Access to clean water and sanitation services is a basic necessity for a dignified life. It is also something that many of us take for granted. Yet in the Far West region of Nepal, people lack such basic access. The Rural Village Water Resources Management Project aims to make clean water and sanitation services more readily available to people living in remote communities. It is a joint collaboration between Finland and the EU, working together under the Team Europe banner, and the Government of Nepal.
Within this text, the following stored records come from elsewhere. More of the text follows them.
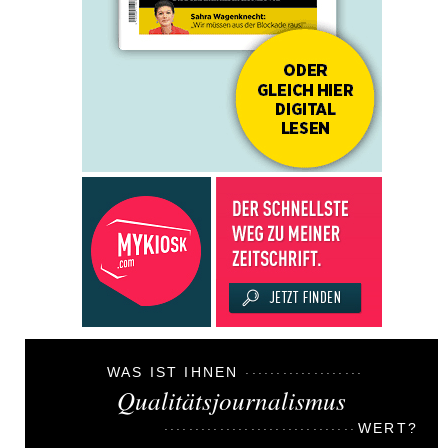
WAS IST IHNEN
Qualitätsjournalismus
WERT?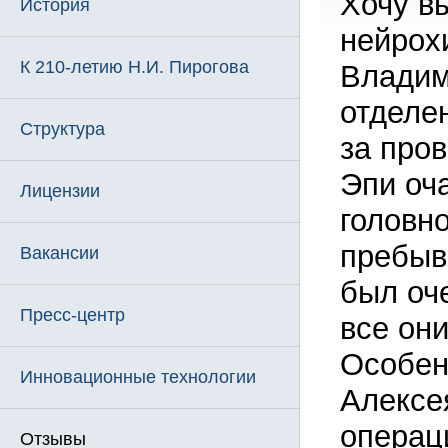
Хочу в
История
нейрох
К 210-летию Н.И. Пирогова
Владим
отделе
Структура
за про
Эпи оч
Лицензии
головно
пребыв
Вакансии
был оч
Пресс-центр
все он
Особен
Инновационные технологии
Алексе
операц
Отзывы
The project was launched in the Sudurpashchim and Karnali provinces of Nepal in 2006. Its third phase, which began in 2016 and ran until 2022, was designed to improve water supply, sanitation services and livelihoods in ten districts in Nepal. It has delivered drinking water supply for 635 222 people, home garden management for 497 000 homes and irrigation systems for 122 800 Nepalese people. Support was directed towards the most vulnerable, with a special focus on the needs of women, children and people with a disability.
Before we had no water, but now it is easy to fetch water from the yard. The tap makes it easy to fill our water bowls. Washing, too, is much easier now.

Janaki Dhami and 17-year-old Aachal Upadhyayo are among the girls and women who benefited from the project. They live in the village of Chawara Chautara in Far West Nepal, which now gets water through pipes from mountain sources some ten or so kilometres away. As Janaki explains, “Before we had no water, but now it is easy to fetch water from the yard. The tap makes it easy to fill our water bowls. Washing, too, is much easier now.”
Indeed, the benefits for all village residents are many and varied. For instance, they can use water to grow and irrigate their home gardens. Pabitra Saru, who now has a water tap near her house in the village of Dola, can devote the time she saves from going to fetch water to other useful things like gardening. Also, farmers can sell their produce to earn extra income. And on a more general level, access to water is vital in making food safer and raising nutrition levels.

The project built hand-washing points and toilets in schools, too. Building toilets ensures that girls can go to school even when they have their periods. Girls like 11th-grade student Bimala Madai, who goes to Durga Higher Secondary School in Dola, which now has new toilets and water taps for hand-washing. The project also seeks to explain to people why the harmful practice of sending women and girls to menstruation huts should stop.
Finally, the project focuses on the development of planned use of water. The aim here is for municipalities and village communities to build and maintain their water services independently once the project is complete.
In all, the project benefited more than 2 million Nepalese people.